Behavior of CA-UHPC filled circular steel tube stub columns under axial compression

Abstract

Ultra-high performance concrete with coarse aggregate filled steel tube (CA-UHPCFST) is a sustainable and high-performance structural form with high carrying capacity. This paper presents experimental and numerical investigations on the axial compressive behavior of circular CA-UHPCFST stub columns. Forty-four specimens were tested to determine the effects of concrete strength, steel fiber content, steel tube thickness, and steel yield strength on the axial compressive behavior. A finite element (FE) model was developed and validated for composite action analysis between steel tube and concrete core. The results show that the failure modes of CA-UHPCFST stub columns depend on confinement coefficient (ξ) categorizing as shear failure (ξ < 0.9) and bulge failure (ξ > 1.4). Correspondingly, as the confinement coefficient grows, the load-shortening curve after the ultimate resistance demonstrates three categories: descending, plateau, or hardening stage. The steel tube exhibits a prominent confinement effect on the CA-UHPC core, with a strength index ranging from 1.066 to 1.225; however, the enhancing effect is not as significant as that of the ordinary concrete-filled steel tubes.

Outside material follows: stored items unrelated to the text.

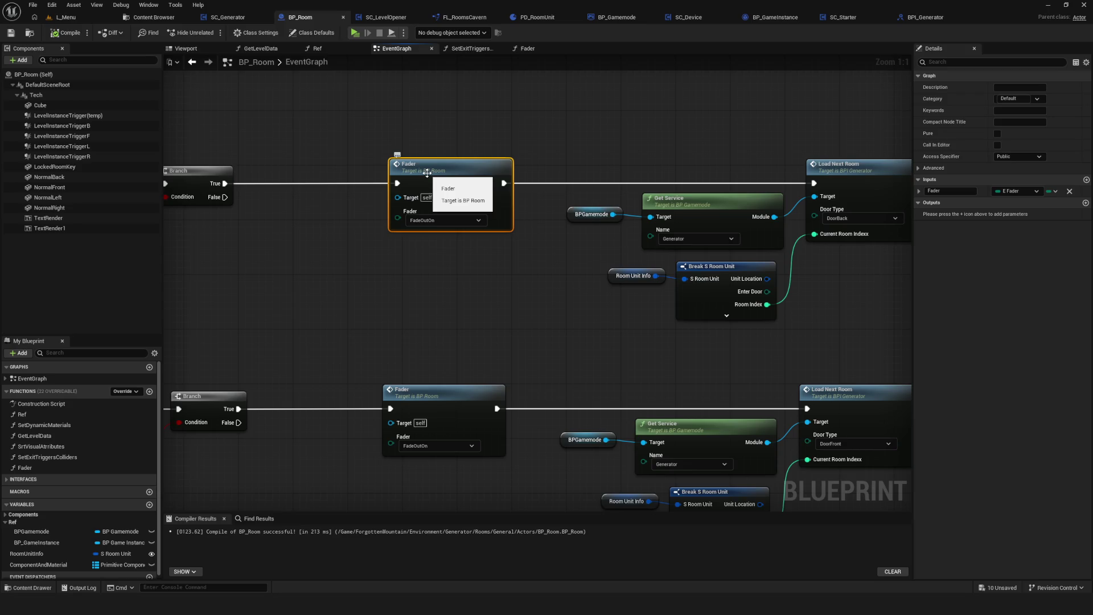
pyautogui.scroll(-7, 426, 173)
pyautogui.click(551, 166)
pyautogui.scroll(6, 551, 165)
pyautogui.scroll(-9, 551, 166)
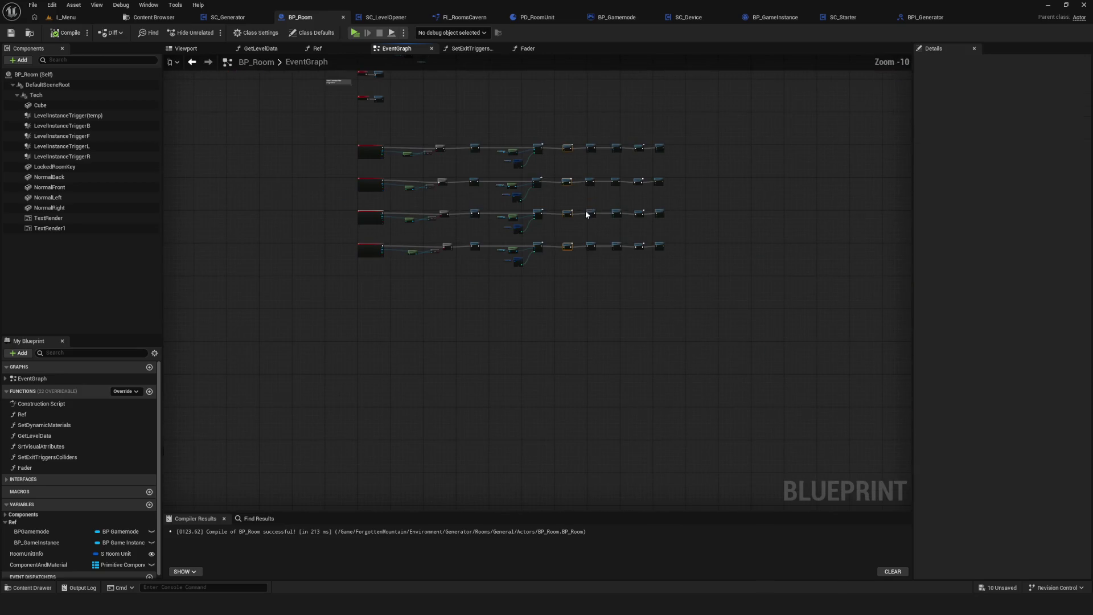
pyautogui.scroll(4, 543, 158)
# Insert a 0.5-second Delay between the top chain's Fader and Load Next Room.
pyautogui.moveTo(504, 155); pyautogui.dragTo(649, 156)
pyautogui.click(733, 146)
pyautogui.scroll(2, 733, 145)
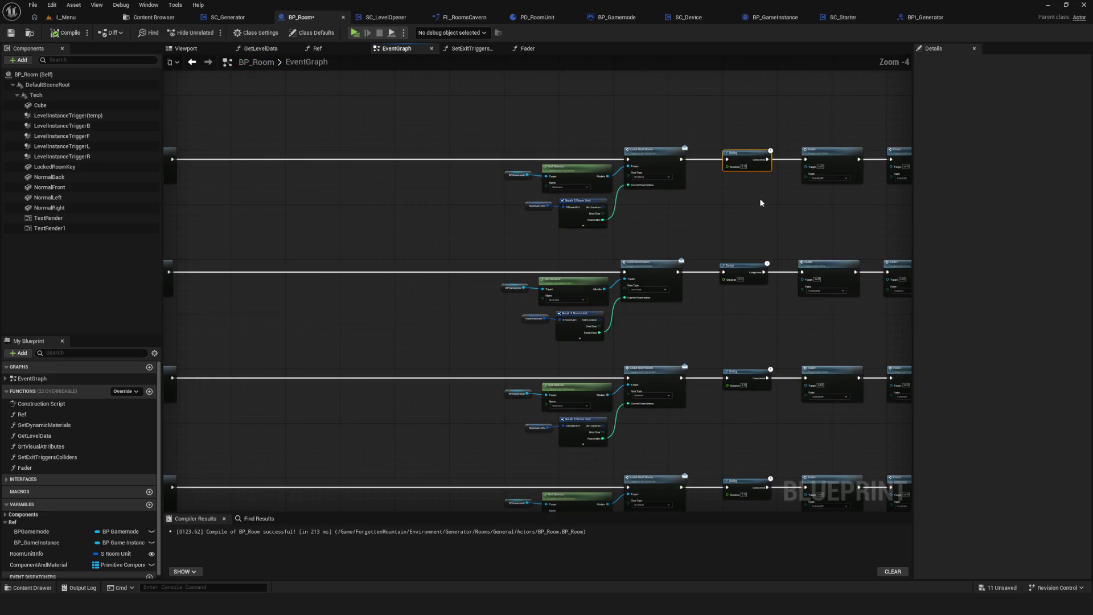
pyautogui.scroll(4, 268, 177)
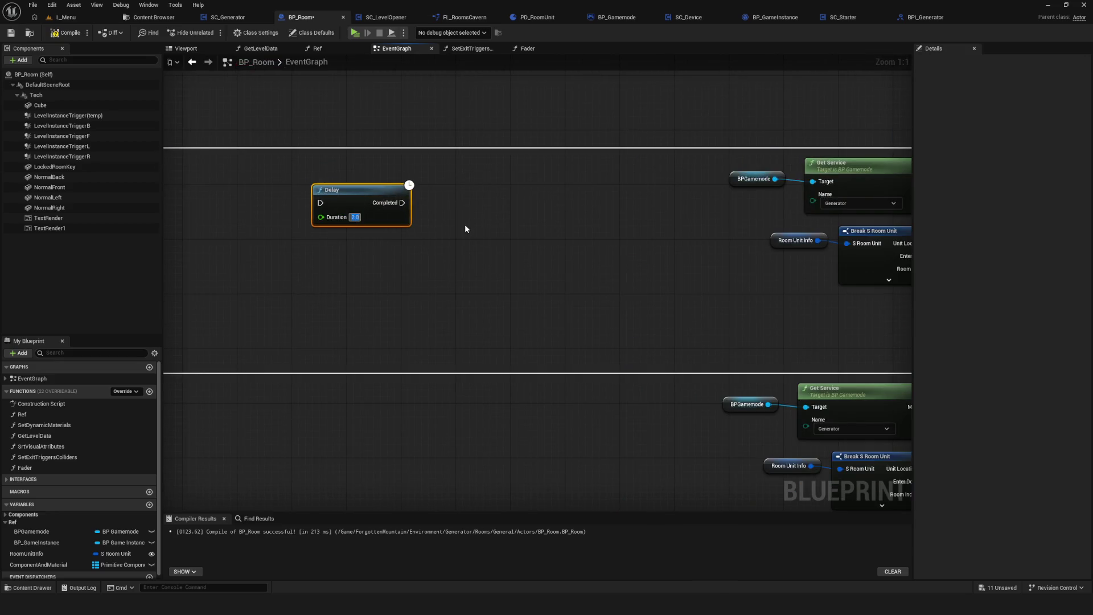
pyautogui.write('0.5')
pyautogui.scroll(-2, 465, 229)
pyautogui.scroll(2, 547, 251)
pyautogui.moveTo(562, 271)
pyautogui.mouseDown()
pyautogui.moveTo(582, 207)
pyautogui.moveTo(574, 217)
pyautogui.mouseUp()
pyautogui.moveTo(276, 209); pyautogui.dragTo(554, 204)
pyautogui.moveTo(628, 209)
pyautogui.mouseDown()
pyautogui.moveTo(888, 209)
pyautogui.moveTo(767, 209)
pyautogui.mouseUp()
# Wire the second chain's Fader through its Delay into Load Next Room.
pyautogui.scroll(-3, 317, 167)
pyautogui.scroll(3, 371, 283)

The incorporation of steel fiber can improve the ultimate resistance, but has a limited effect on strength index. By comparing the measured ultimate resistances to the predictions, the feasibility of current design codes for the prediction of load carrying capacity is evaluated, and a simplified model is proposed to predict the ultimate resistance of circular CA-UHPCFST stub columns under axial compression.